Last edited by Uli; February 27th, 2009 at 06:54 AM.
play your cards right, and you can sometimes get an art supply company or two to sponsor you. I have a friend who is sponsored by IronLak (a spraypaint company) and gets around $150 of cans/month to his door. You could even try windsor and newton or some such - perhaps offer to include their advertising along with a solo show you plan to do, etc etc.
You have to get your savvy people-person skills on, but it isnt too hard to do
I know what you are writing about. When still at school I quite often realized that people who could afford to buy all the books they liked, or at least to pay for travel costs to the nearest university library, got much better marks than I did.
This resulted in my belief never to try to save on good materials, nor on books. This did not make me better (it's not the tools...) per se, but stopped me from being blocked like then. I know own a large arts library and most of the materials I like to work with, I just have to choose and get going (which can be difficult sometimes, after a long day's work). But I have no more excuses...

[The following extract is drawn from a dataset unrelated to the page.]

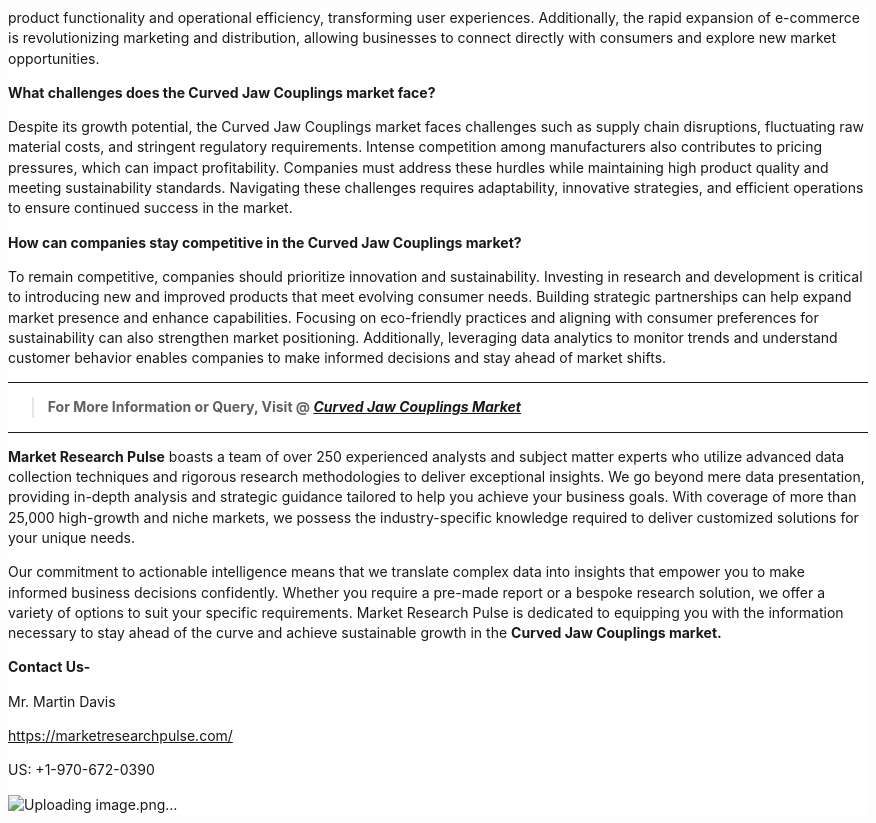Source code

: product functionality and operational efficiency, transforming user experiences. Additionally, the rapid expansion of e-commerce is revolutionizing marketing and distribution, allowing businesses to connect directly with consumers and explore new market opportunities.</p><p><strong>What challenges does the Curved Jaw Couplings market face?</strong></p><p>Despite its growth potential, the Curved Jaw Couplings market faces challenges such as supply chain disruptions, fluctuating raw material costs, and stringent regulatory requirements. Intense competition among manufacturers also contributes to pricing pressures, which can impact profitability. Companies must address these hurdles while maintaining high product quality and meeting sustainability standards. Navigating these challenges requires adaptability, innovative strategies, and efficient operations to ensure continued success in the market.</p><p><strong>How can companies stay competitive in the Curved Jaw Couplings market?</strong></p><p>To remain competitive, companies should prioritize innovation and sustainability. Investing in research and development is critical to introducing new and improved products that meet evolving consumer needs. Building strategic partnerships can help expand market presence and enhance capabilities. Focusing on eco-friendly practices and aligning with consumer preferences for sustainability can also strengthen market positioning. Additionally, leveraging data analytics to monitor trends and understand customer behavior enables companies to make informed decisions and stay ahead of market shifts.</p><hr /><blockquote><p><strong>For More Information or Query, Visit @&nbsp;<em><a href="https://marketresearchpulse.com/report/122758/curved-jaw-couplings-market?utm_source=Linkedin&utm_medium=0114">Curved Jaw Couplings Market</a></em></strong></p></blockquote><hr /><p><strong>Market Research Pulse</strong> boasts a team of over 250 experienced analysts and subject matter experts who utilize advanced data collection techniques and rigorous research methodologies to deliver exceptional insights. We go beyond mere data presentation, providing in-depth analysis and strategic guidance tailored to help you achieve your business goals. With coverage of more than 25,000 high-growth and niche markets, we possess the industry-specific knowledge required to deliver customized solutions for your unique needs.</p><p>Our commitment to actionable intelligence means that we translate complex data into insights that empower you to make informed business decisions confidently. Whether you require a pre-made report or a bespoke research solution, we offer a variety of options to suit your specific requirements. Market Research Pulse is dedicated to equipping you with the information necessary to stay ahead of the curve and achieve sustainable growth in the <strong>Curved Jaw Couplings market.</strong></p><p><strong>Contact Us-</strong></p><p>Mr. Martin Davis</p><p>https://marketresearchpulse.com/</p><p>US: +1-970-672-0390</p>
![Uploading image.png…]()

@ jester- nice too meet you :-) tools themselves don't make a good artist. I realized that when I saw some "rich kids" with lots of expensive tools but rather poor results.
But I believe that time makes a good artist. It was estimated that you need to put about 10.000 hours of practise into every artstic skill to get professional at it. (meaning 3-4 years of daily fulltime work) And painting is closer to singing or gymnastics than most people believe- you need a warming up phase, you need to train (at least) several times a week, etc. It's not easy to combine that with a day job or day jobs.